### Saved entries
★ ★ ★ ★

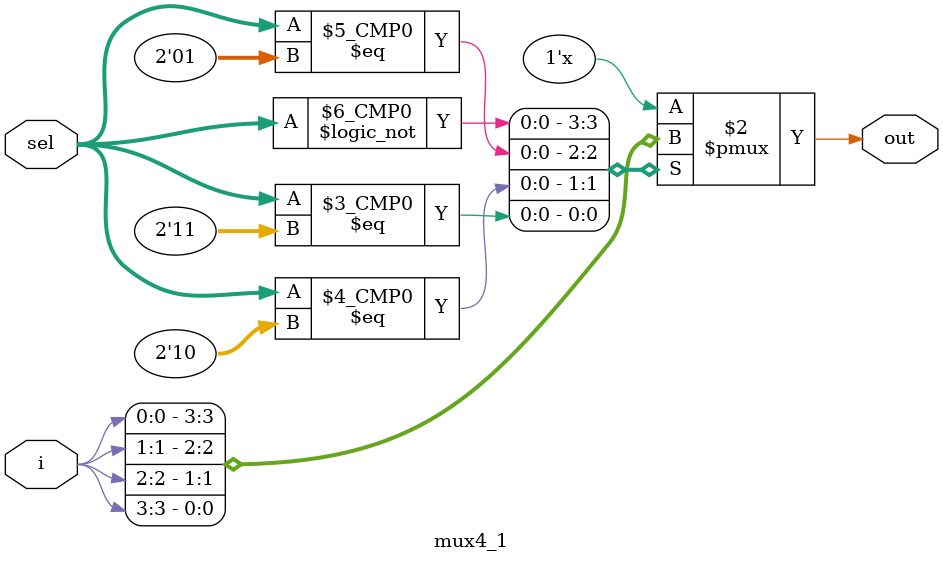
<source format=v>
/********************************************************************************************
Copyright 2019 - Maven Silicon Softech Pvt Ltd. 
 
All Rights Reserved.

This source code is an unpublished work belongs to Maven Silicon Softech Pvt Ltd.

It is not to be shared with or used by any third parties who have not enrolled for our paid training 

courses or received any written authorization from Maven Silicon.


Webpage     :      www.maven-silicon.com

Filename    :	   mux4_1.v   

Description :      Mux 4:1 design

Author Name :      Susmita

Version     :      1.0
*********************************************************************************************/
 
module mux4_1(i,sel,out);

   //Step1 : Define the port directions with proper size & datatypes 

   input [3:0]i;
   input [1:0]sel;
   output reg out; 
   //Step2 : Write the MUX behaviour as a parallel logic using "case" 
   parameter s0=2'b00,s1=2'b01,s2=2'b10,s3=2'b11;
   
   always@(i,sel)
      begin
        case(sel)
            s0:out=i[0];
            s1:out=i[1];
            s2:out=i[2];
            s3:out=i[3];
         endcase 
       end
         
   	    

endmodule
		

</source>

★ ★ ★ ★

### Aim of the task
Exactly as they stand, the entries must be written out again, pictures excluded.

### Response to the task
<source format=v>
/********************************************************************************************
Copyright 2019 - Maven Silicon Softech Pvt Ltd. 
 
All Rights Reserved.

This source code is an unpublished work belongs to Maven Silicon Softech Pvt Ltd.

It is not to be shared with or used by any third parties who have not enrolled for our paid training 

courses or received any written authorization from Maven Silicon.


Webpage     :      www.maven-silicon.com

Filename    :	   mux4_1.v   

Description :      Mux 4:1 design

Author Name :      Susmita

Version     :      1.0
*********************************************************************************************/
 
module mux4_1(i,sel,out);

   //Step1 : Define the port directions with proper size & datatypes 

   input [3:0]i;
   input [1:0]sel;
   output reg out; 
   //Step2 : Write the MUX behaviour as a parallel logic using "case" 
   parameter s0=2'b00,s1=2'b01,s2=2'b10,s3=2'b11;
   
   always@(i,sel)
      begin
        case(sel)
            s0:out=i[0];
            s1:out=i[1];
            s2:out=i[2];
            s3:out=i[3];
         endcase 
       end
         
   	    

endmodule
		

</source>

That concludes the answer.